10:45am. We have just seen Anthony Cotton in Piccadilly Station. Tasha was stood behind him in the queue in WH Smiths. He must be going to work, I'm pretty sure that's the only time people ever look that miserable.
12:00pm. We made it to the train, obviously. I decided to keep a diary of this trip because I know it's going to be awesome so I've brought my favourite pen and leather travel journal with me. We found our seats, dumped the bags and sat down. Then my pen fell out of my pocket and is wedged behind my seat, lost for all eternity. I'm sad now and I love that pen. I feel like I should be compensated for this.
So I have to write a "blog" now instead.
There's a strange man sat nearby. He looks very nervous. Tasha thinks he's just watching his bags, I think he's an odd person who should be photographed.
We have another 2 hours before we arrive into London and Tasha is asking stupid questions.
"What's the plural for more than one moose? Mooses, meese or just moose?"
Headphones in.
6:00pm. I never thought going to McDonald's in Leicester Square would be a highlight of my day. A Polish employee has just asked Tasha if she can speak English!

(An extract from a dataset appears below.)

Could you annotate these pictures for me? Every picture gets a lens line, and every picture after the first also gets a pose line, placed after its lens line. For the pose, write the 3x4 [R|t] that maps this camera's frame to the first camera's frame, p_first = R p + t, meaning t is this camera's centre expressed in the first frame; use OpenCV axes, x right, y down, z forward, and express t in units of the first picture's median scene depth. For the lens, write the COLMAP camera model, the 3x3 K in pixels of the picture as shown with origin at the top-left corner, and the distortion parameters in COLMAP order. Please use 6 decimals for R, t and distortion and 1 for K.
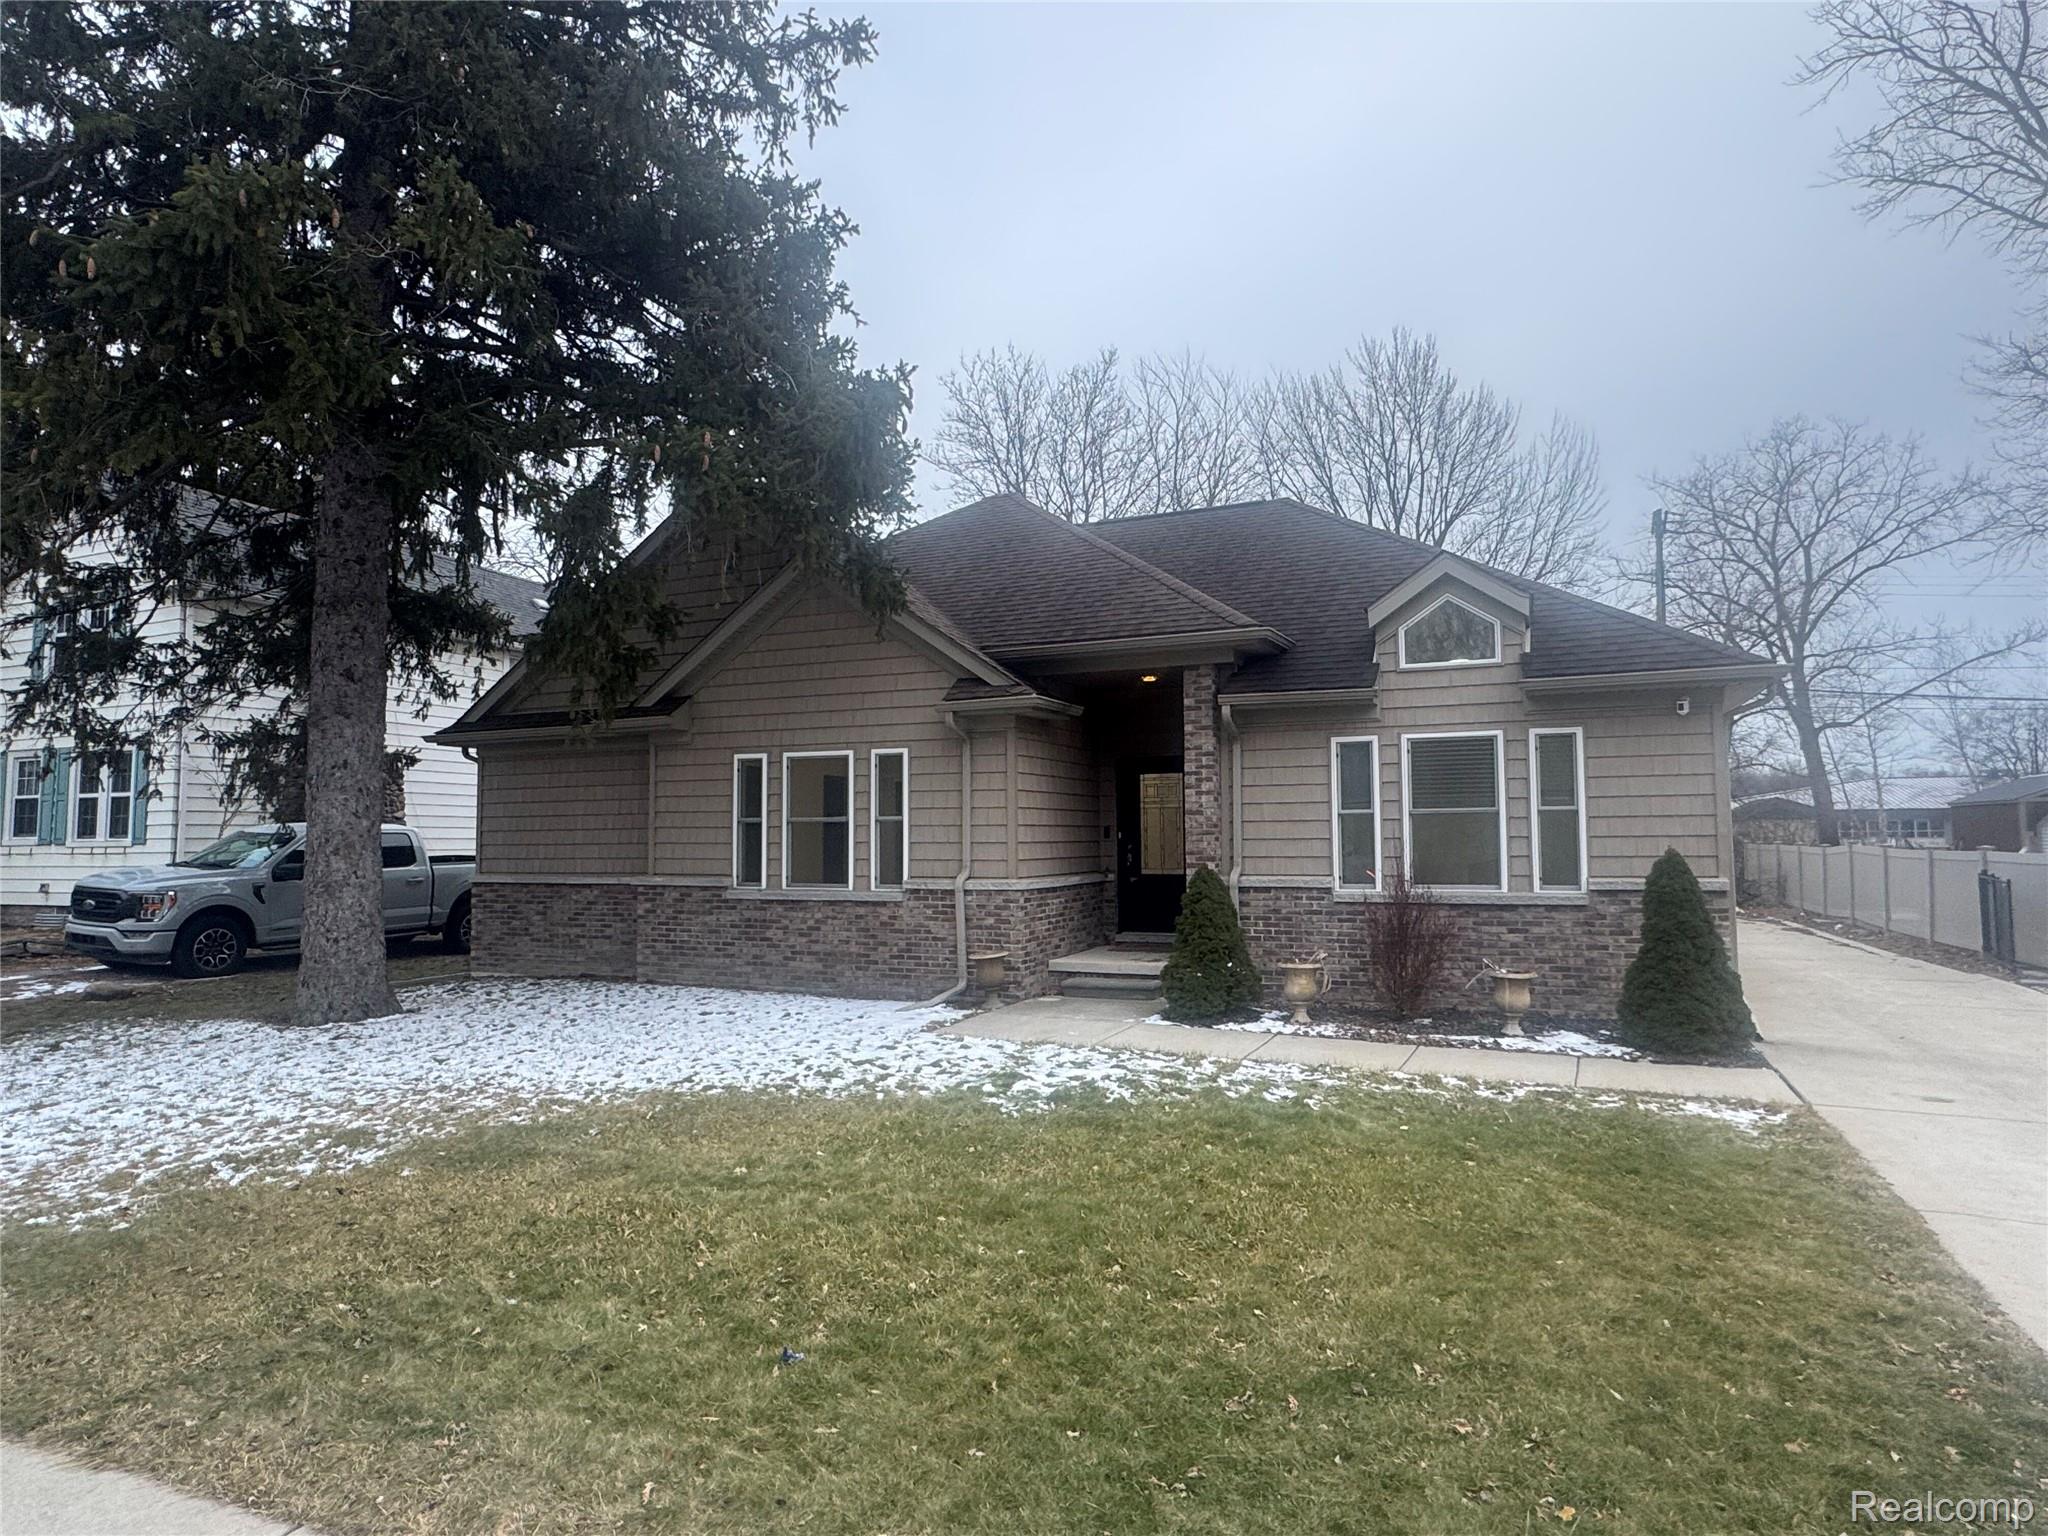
lens RADIAL K [[1198.0, 0, 1039.3], [0, 1198.0, 750.0], [0, 0, 1]] dist [-0.026014, 0.010012]
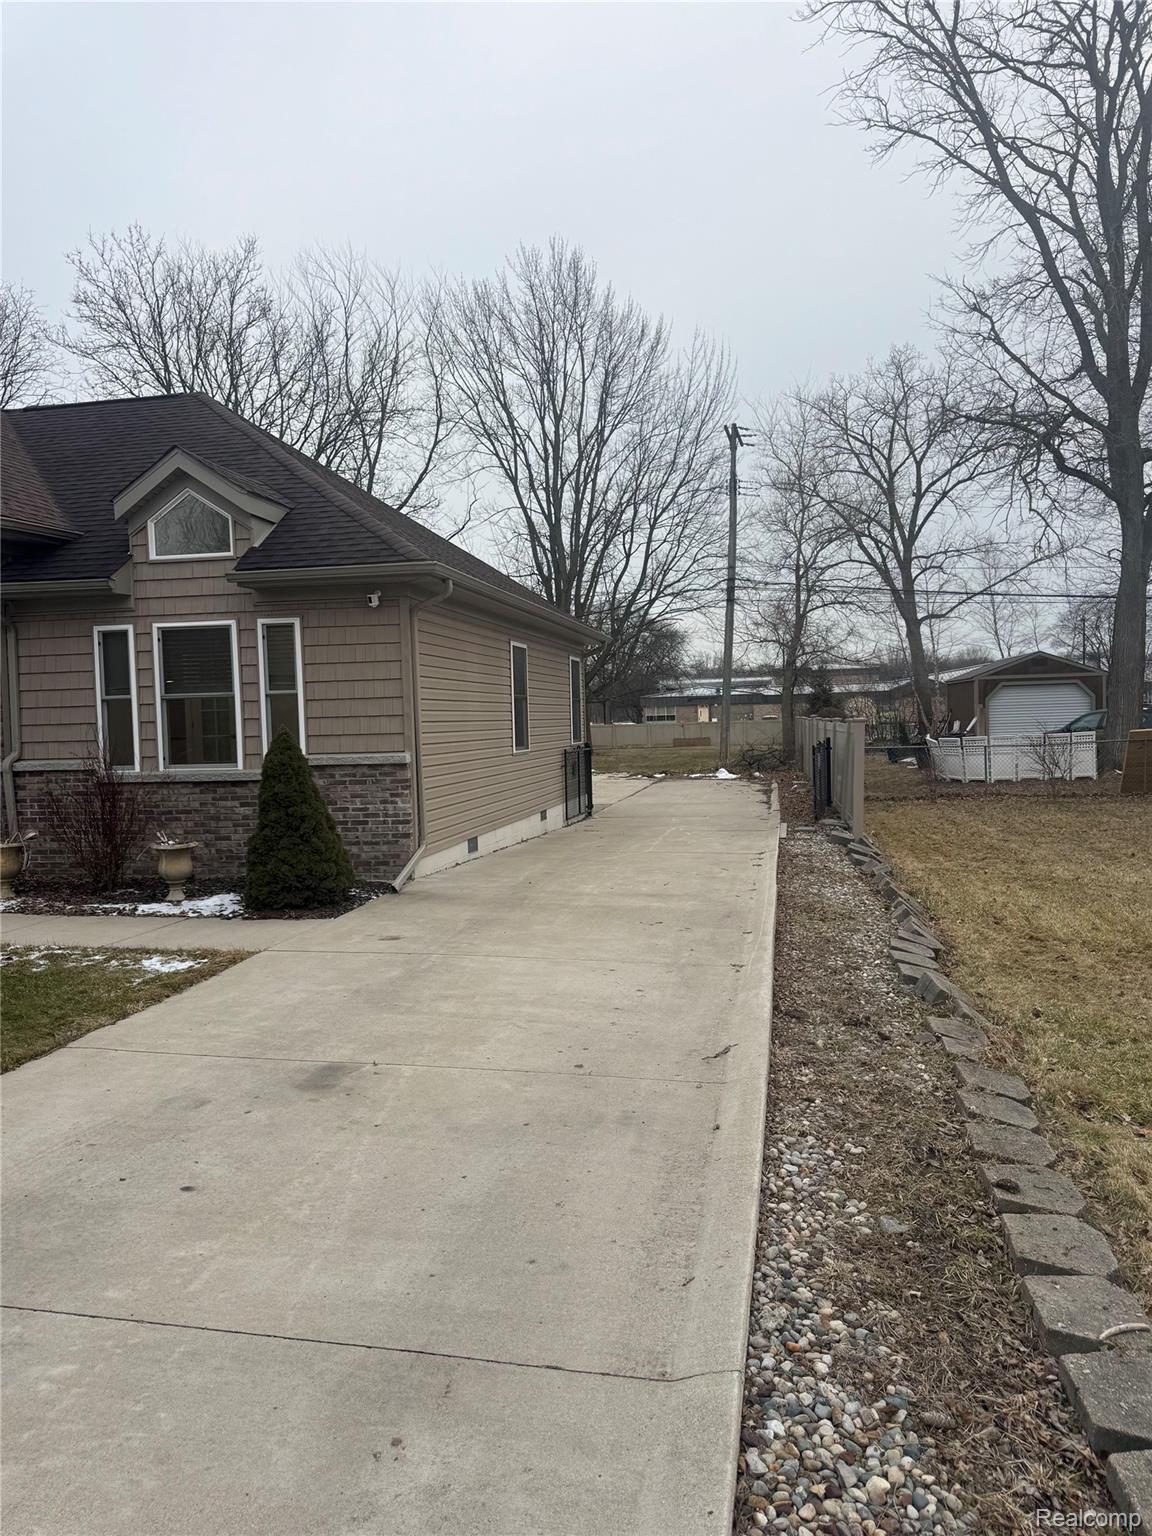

Maybe it's because we're in a fast food place and she's trying to order a salad, I don't know.
8:30pm. Our hostel is above a bar so it would be rude not to visit. The staff here seem very nice. I ordered a drink. Tasha 'whispered' "f***ing hell £4 for a Smirnoff Ice!" Now the staff don't speak to us.
It's Saturday night, the bar is getting quite busy. Everyone is out to have a good night and dressed to impress, meanwhile we have found somewhere to sit, on seats so high I can't touch the ground and I have a towel under my arm that I've borrowed from Reception. I am so cool.
No smoking is allowed outside the bar, only in designated areas.
"Can you move to the side please. There's no smoking here". "Where am I allowed to go?". "Just over there, near the wall". "Next to that No Smoking Sign?". "Yes". "Oh".